Friday, October 11, 2024

“James and the Giant Peach”, by Roald Dahl, illustrated by Nancy Erholm Burkert

 

160 pages, Alfred A Knopf, ISBN-13: 978-0-394-91282-0

Sooooo…I should be honest and say I have not, in fact, read James and the Giant Peach by Roald Dahl; it was, rather, read to me in the 4th Grade by Mrs. Roberts. But I figure that counts. Anyway…Dahl’s modern-day children’s classic is as eccentrically English as one could hope for, as you’ll see (*ahem*):

James Henry Trotter is a boy who lives happily with his parents in a house by the sea – until, that is, a carnivorous rhinoceros escapes from the zoo and eats his parents when he is 4-years-old (I know, right? Imagine hearing that shit when you’re only ten). James goes off to live with his aunts, the tall, thin and cruel Spiker and the short, fat and greedy Sponge, who, instead of caring for him, treat him with utter contempt, feed him improperly and force him to sleep on bare floorboards (could Dahl have made a more awful experience for his protagonist?). When he is seven, James meets a mysterious man who gives him a bag of magical crystals, instructing James to use them in a potion that would change his life for the better (I guess Dahl doesn’t know enough not to talk to strangers). However, on the way home he trips and spills the crystals, whence they dig themselves underground. This causes the nearby peach tree to produce a single peach which soon grows to the size of a house, and from there…

Well, you really should read the book yourself. As for me, when Mrs. Roberts read this to my class I think we all thought that it was bonkers…but in a good way. Giant peach? Talking insects? Peregrination via Prunus persica? It’s all good, man. The outrageousness of it all just seemed – I dunno, normal. I’m sure there were subtle insights and hidden meanings to a lot of what Dahl wrote, but I’ll be damned if I could discern them when I was 10 – or 50. What I recall was a jolly good time in which we followed the travels and travails of a boy the same age as us as he escaped a dire homelife to seek adventure with a supporting cast the likes of which we had never even dreamed of.

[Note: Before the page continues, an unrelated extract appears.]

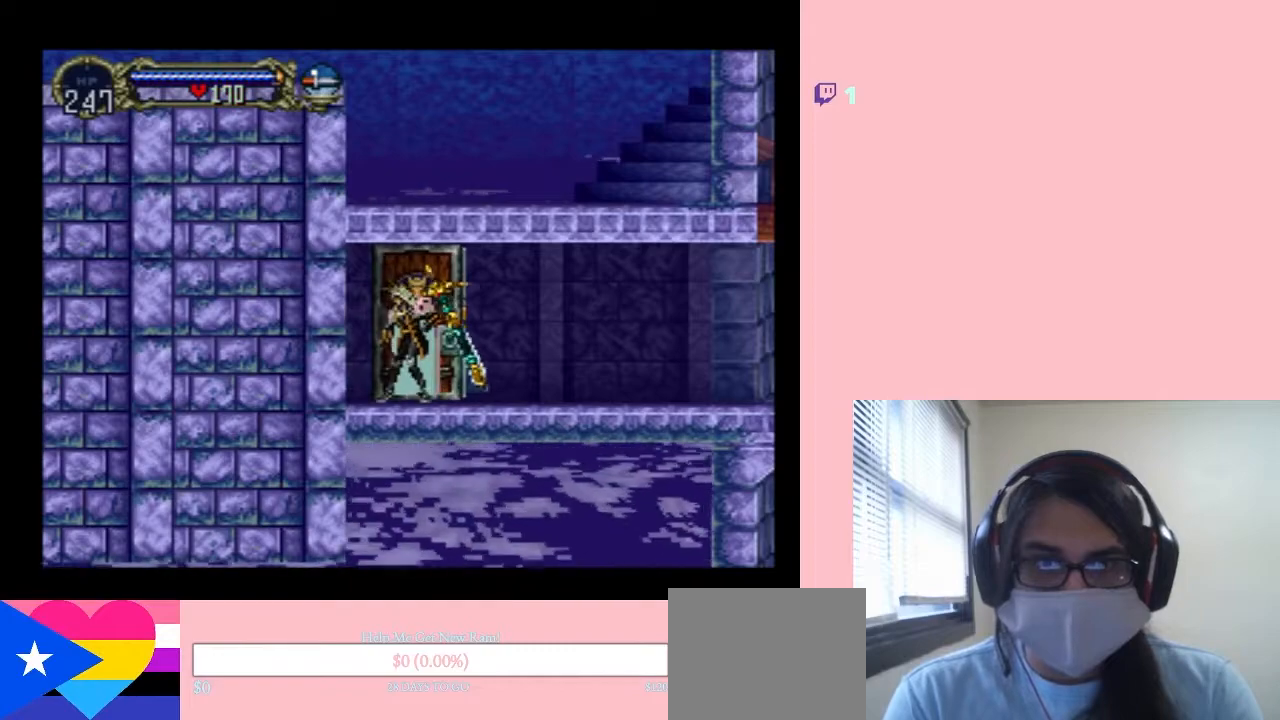
{"dt_ms": 500, "buttons": ["DPAD_LEFT"], "left_stick": "center", "right_stick": "center", "events": []}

And it worked; don’t know why it worked, but it did. And perhaps, just perhaps, this mad work of English whimsey awoke something within that allowed me to open up and see the world differently, a world in which a giant peach and insect friends was not mad but rather all too rational and, even, desirable.

Or maybe giant peaches populated by large, sentient insects was just cool.